Mile by mile, Eva kept moving.  Some miles she got her “jog on”; some miles were struggles to walk.  But always there was Relentless Forward progress.  She ran and walked through the tepid evening hours and by the time morning had come, we found out that she was the last woman standing—every single other woman as well as several men, had succumbed to the blistering heat and stale air.  All she had to do was finish and she would win…not finish, but win. Though the news inspired her, there were still over 20 miles remaining.  This race was hers…her race would end when she decided it was over…and not a second sooner or a yard less.

That day Eva won her first 100-mile race.  She did the unthinkable, the un-heard of…the trifecta of results…she was the first (and only) female finisher…she finished in the top 10 of all runners, and…she was DFL—Dead F’n Last (never heard of that accomplishment before or since)!  Of all of those accolades, the most important is that she won the most brutal race against her most difficult competitor—herself.  She decided to finish because finishing was more important than anything else—the first-place award was just added gravy.
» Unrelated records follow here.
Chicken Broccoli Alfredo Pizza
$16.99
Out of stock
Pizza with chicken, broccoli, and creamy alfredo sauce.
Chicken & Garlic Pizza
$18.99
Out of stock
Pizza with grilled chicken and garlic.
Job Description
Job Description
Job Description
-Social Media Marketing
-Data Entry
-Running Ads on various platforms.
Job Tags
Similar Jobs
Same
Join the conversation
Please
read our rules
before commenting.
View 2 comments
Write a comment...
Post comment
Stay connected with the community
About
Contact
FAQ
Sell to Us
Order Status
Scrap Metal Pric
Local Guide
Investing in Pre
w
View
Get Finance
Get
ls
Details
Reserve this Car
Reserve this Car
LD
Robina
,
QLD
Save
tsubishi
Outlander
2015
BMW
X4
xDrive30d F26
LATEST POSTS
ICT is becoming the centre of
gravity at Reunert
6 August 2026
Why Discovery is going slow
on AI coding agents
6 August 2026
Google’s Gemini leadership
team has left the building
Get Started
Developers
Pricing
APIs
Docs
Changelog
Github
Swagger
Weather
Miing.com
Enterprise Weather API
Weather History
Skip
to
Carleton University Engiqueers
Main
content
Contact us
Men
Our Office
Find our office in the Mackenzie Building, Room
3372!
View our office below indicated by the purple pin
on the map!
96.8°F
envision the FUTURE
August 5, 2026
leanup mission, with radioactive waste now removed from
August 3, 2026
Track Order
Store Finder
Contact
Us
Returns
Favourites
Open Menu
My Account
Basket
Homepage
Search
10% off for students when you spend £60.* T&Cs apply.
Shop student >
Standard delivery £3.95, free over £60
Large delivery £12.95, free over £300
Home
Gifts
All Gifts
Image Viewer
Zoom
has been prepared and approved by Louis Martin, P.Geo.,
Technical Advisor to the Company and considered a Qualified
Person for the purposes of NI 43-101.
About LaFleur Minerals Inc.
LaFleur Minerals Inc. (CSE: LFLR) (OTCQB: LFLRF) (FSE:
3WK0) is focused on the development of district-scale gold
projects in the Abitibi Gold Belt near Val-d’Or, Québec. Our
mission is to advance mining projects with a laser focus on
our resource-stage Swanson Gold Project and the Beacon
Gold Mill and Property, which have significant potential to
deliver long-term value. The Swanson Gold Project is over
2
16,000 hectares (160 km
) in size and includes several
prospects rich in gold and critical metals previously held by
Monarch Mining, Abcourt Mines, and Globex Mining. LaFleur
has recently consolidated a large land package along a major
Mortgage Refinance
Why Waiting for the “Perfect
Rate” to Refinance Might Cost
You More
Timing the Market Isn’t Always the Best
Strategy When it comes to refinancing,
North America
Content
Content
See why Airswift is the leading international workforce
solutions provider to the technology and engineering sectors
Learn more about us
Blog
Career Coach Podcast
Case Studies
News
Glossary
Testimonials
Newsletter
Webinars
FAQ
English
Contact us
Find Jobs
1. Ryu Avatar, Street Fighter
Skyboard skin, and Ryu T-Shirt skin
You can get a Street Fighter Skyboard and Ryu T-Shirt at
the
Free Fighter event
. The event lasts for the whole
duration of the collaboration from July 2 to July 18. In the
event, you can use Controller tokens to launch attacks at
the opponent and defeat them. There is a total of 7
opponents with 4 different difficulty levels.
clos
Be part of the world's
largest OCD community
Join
The win-loss columns don’t matter—the mirror does.  Bruce and Eva are able to look at themselves dead straight in a mirror and know that they gave their all.  They see what others do not—the inner indomitable competitor.  I could give a hoot about having a bunch of “winners” on my team—give me a team full of those that have lost race after race after race, but win every day because they live an ethos of “excellence of effort.”  They try without ceasing.  Those individuals…they can conquer and accomplish anything…individually and collectively.  

Anyone ever gives you grief for losing after you have given something your all—your last ounce of effort, then you give me a holler and join my team.  Team Grit may not be pretty, fast or fancy, but we dang sure will “get’r done.”  It is rare that it is singularly your choice to win or lose an event, but it is ONLY your choice to be a loser.  Be a winner…always.